The U.S. labor force continued to grow in October after it had grown in September: according to the recent U.S. employment report, which was published today, November 4th by the Bureau of Labor Statistics the number of non-farm employees inclined by 80,000. The increase in employment was mainly in the private sector, while government continued to trend down. The main sectors that inclined during October were in business services, leisure and hospitality, health care and mining.
Due to the growth in employment the rate of U.S. unemployment was little changed and slipped by 0.1 percent point from 9.1% to 9.0% (as seen in the chart below). The rate of unemployment remained around the 9.0 and 9.2 range since April 2011.
Furthermore, the number of unemployed persons (13.9 million) slightly slipped in October.
As I have calculated in the past post, the average number of jobs needed to be created on a monthly scale to ward off the increase in rate of unemployment due to growth of the U.S. civilian labor force is at least 107,000 (see green line in the first chart above). This means that the increase in employment during October almost reaches this figure of containing the current employment with respect to the labor force natural growth.
Following this news currently, the Euro to US dollar exchange rate is traded down along with the AUD/USD, while crude oil prices and gold price are falling. This might have more to do with the news from Europe and the speculation revolving the future role of Greece in the European Union.
Now let’s breakdown how this news could affect the commodities markets, including gold and crude oil:
Gold Market
As analyzed in the recent gold price daily forecast, historically, as the non-farm payrolls incline gold price tend to decrease; this correlation was mostly due to the effect this news had on the US dollar; the news of the changes in the U.S. labor force during October could consequently reverse the recent rally of gold price.
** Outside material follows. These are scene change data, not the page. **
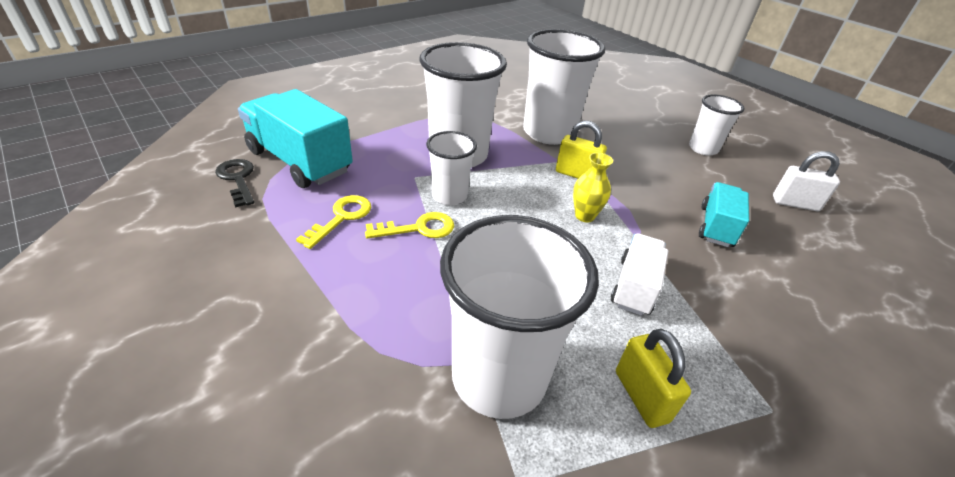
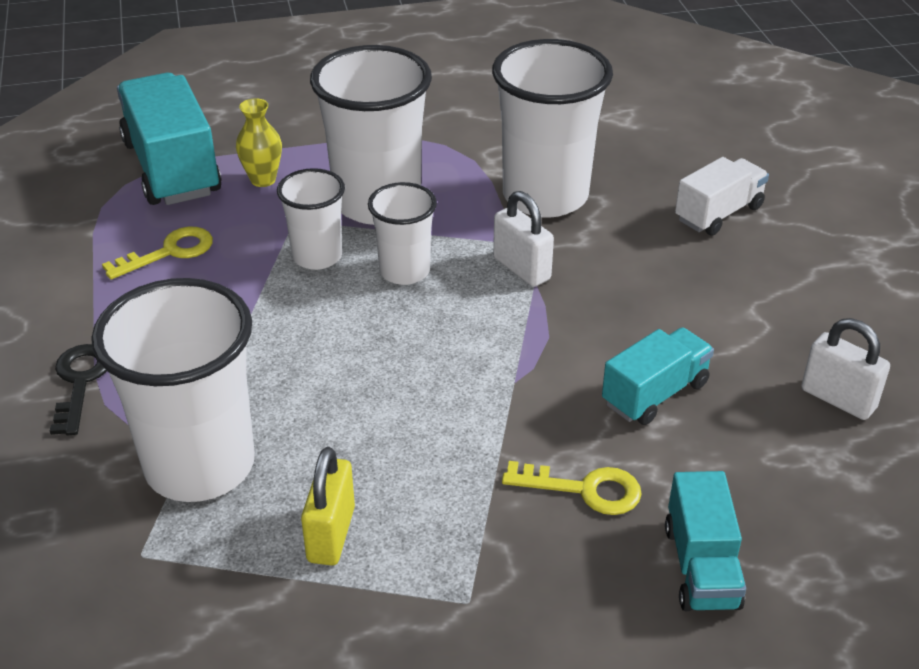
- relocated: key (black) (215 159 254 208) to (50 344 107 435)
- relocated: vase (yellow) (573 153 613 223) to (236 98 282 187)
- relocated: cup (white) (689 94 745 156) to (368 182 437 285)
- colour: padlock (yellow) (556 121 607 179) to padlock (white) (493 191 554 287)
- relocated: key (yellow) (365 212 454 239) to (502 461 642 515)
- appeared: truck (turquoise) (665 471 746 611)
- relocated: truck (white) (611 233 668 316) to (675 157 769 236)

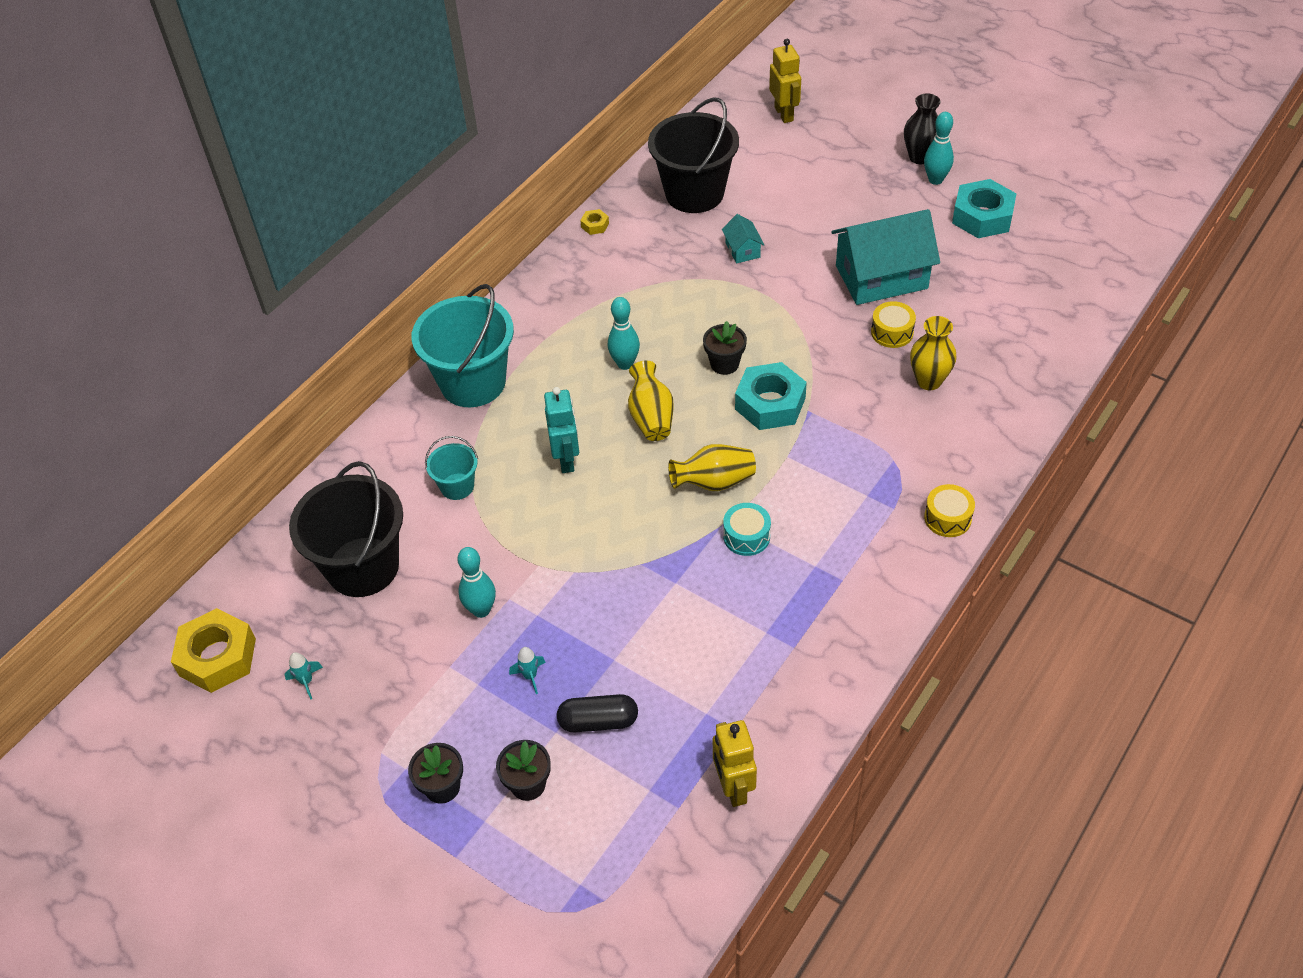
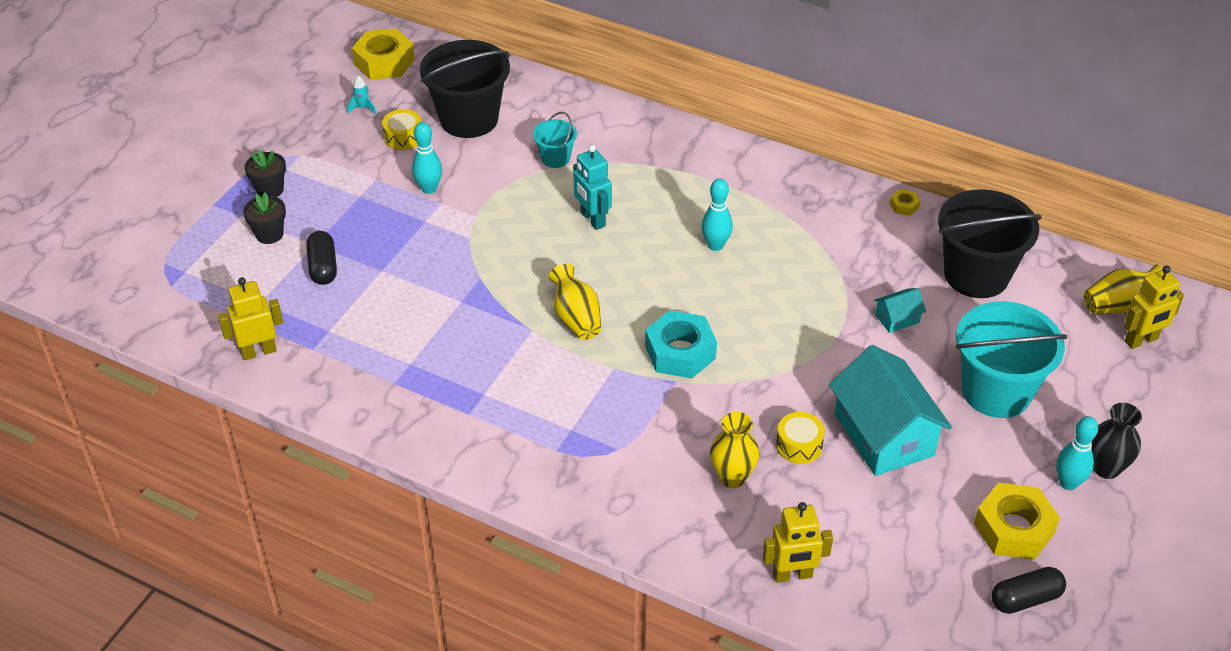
- relocated: drum (yellow) (924 484 975 537) to (382 109 421 150)
- spun: robot (turquoise) (544 387 579 473) = (573 145 612 230) 75 degrees clockwise
- appeared: robot (yellow) (762 502 833 583)
- relocated: bucket (turquoise) (411 284 514 407) to (956 301 1067 418)
- colour: nut (turquoise) (952 179 1017 238) to nut (yellow) (974 483 1060 560)
- appeared: capsule (black) (991 567 1066 614)
- relocated: vase (yellow) (628 361 674 441) to (1084 264 1162 314)
- missing: rocket (turquoise) (509 647 546 694)
- missing: flower pot (black) (703 321 747 375)
- missing: drum (turquoise) (723 503 771 556)

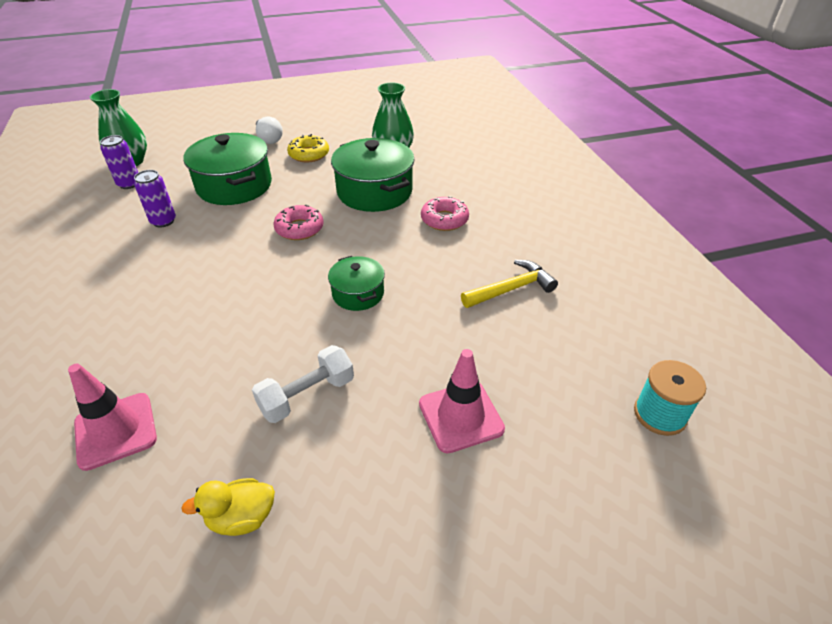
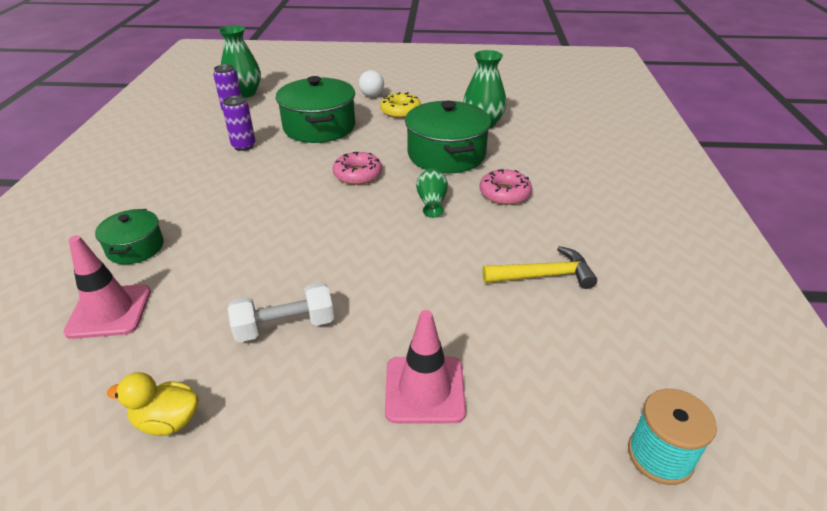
- relocated: pot (green) (328 256 385 311) to (95 209 164 264)
- appeared: vase (green) (416 168 448 218)

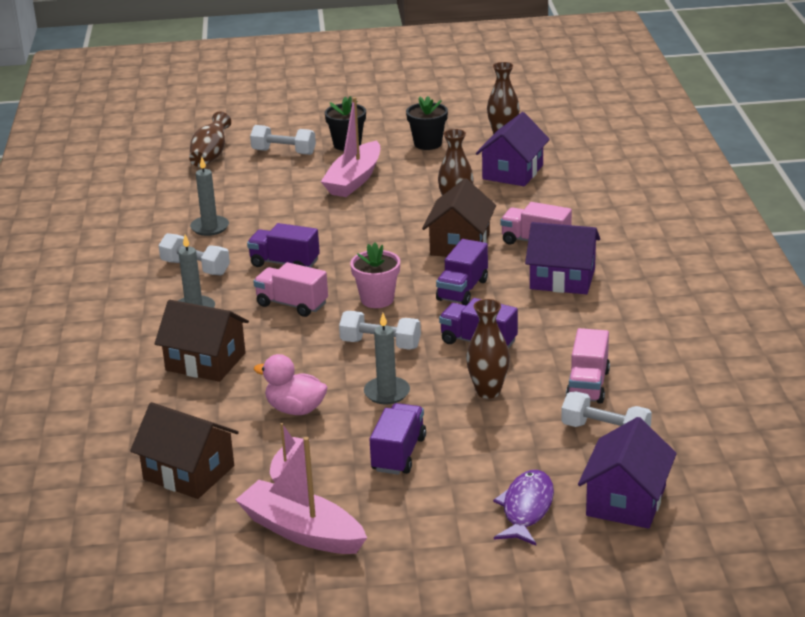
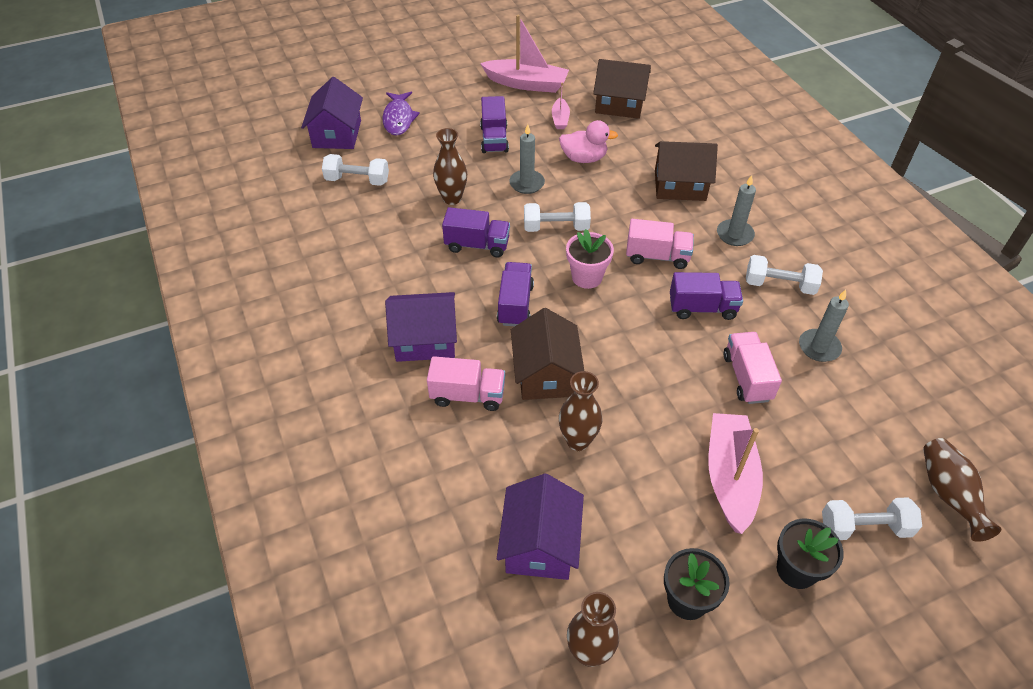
- relocated: truck (pink) (566 328 610 404) to (724 332 782 404)

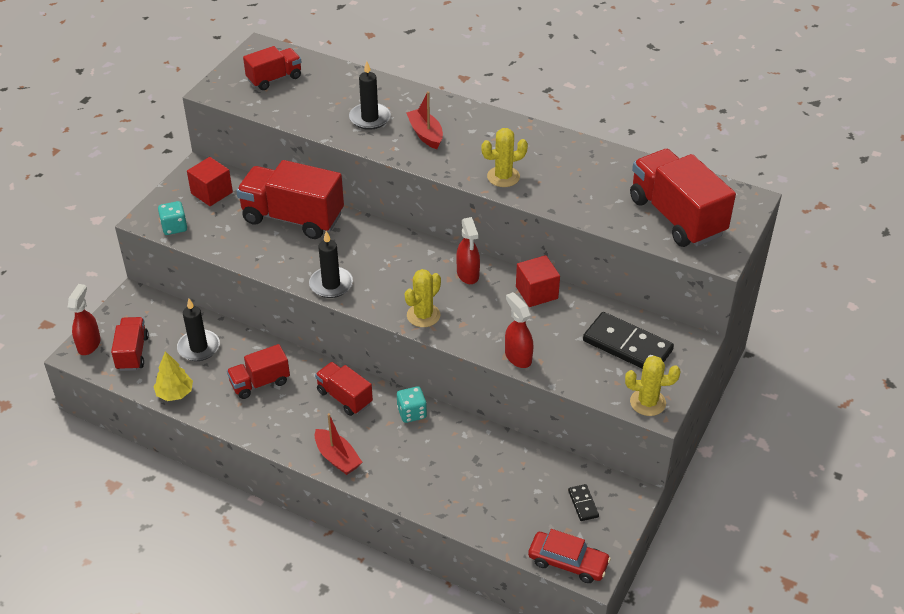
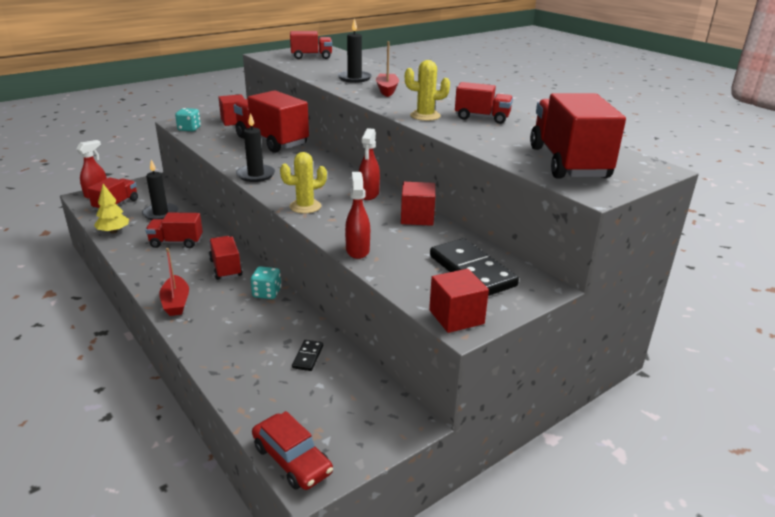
- relocated: domino (black) (568 484 599 521) to (292 340 323 371)
- exchanged: cactus (yellow) (625 356 680 416) to cube (red) (429 269 489 333)
- appeared: truck (red) (455 82 513 124)

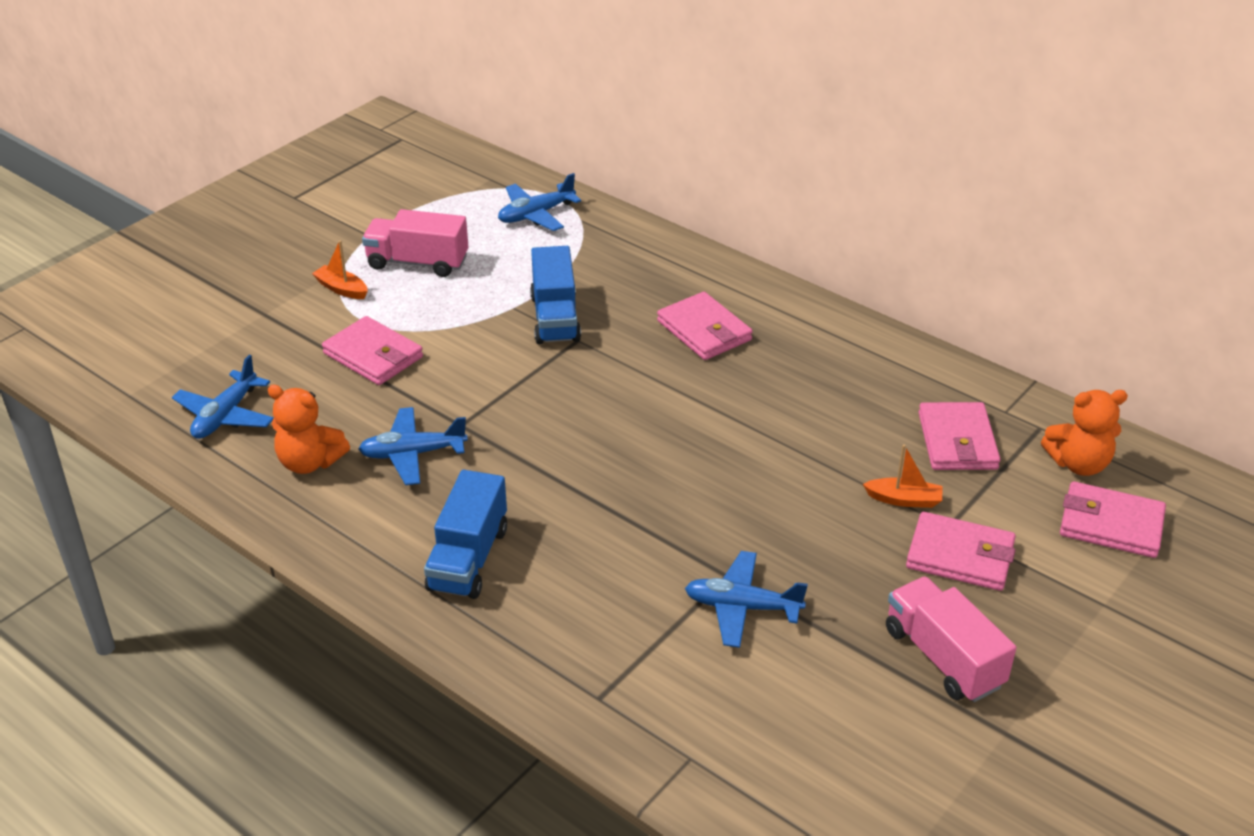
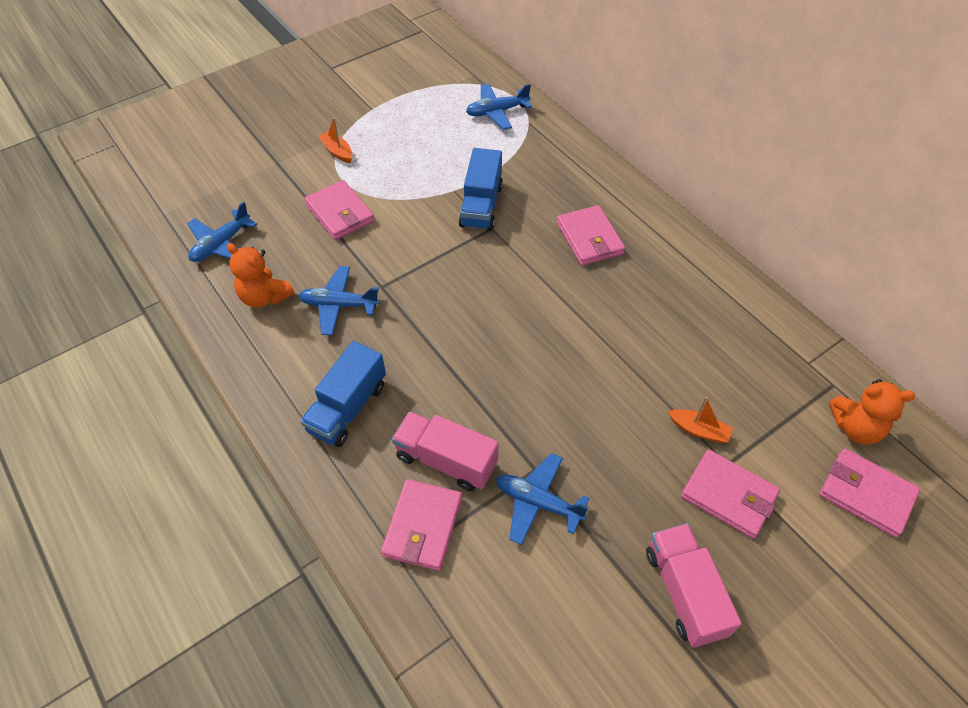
- relocated: wallet (pink) (918 402 1000 470) to (381 479 462 571)
- relocated: truck (pink) (362 209 468 277) to (392 412 499 491)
The table below shows the correlation between the news of the U.S. labor report and the daily changes in gold and silver prices (the complete analysis can be found in the gold and silver prices daily outlook for November 4th).
Crude Oil Market
This report shows the U.S. economy slightly grew from its labor force point of view and provides some light optimism; this might reflect that the U.S. economy isn’t entering a deep recession as some have speculated in the past, but also isn’t out of the woods just yet; therefore this news may also reflect an expected growth in U.S. demand for crude oil, and consequently may drive crude oil prices up.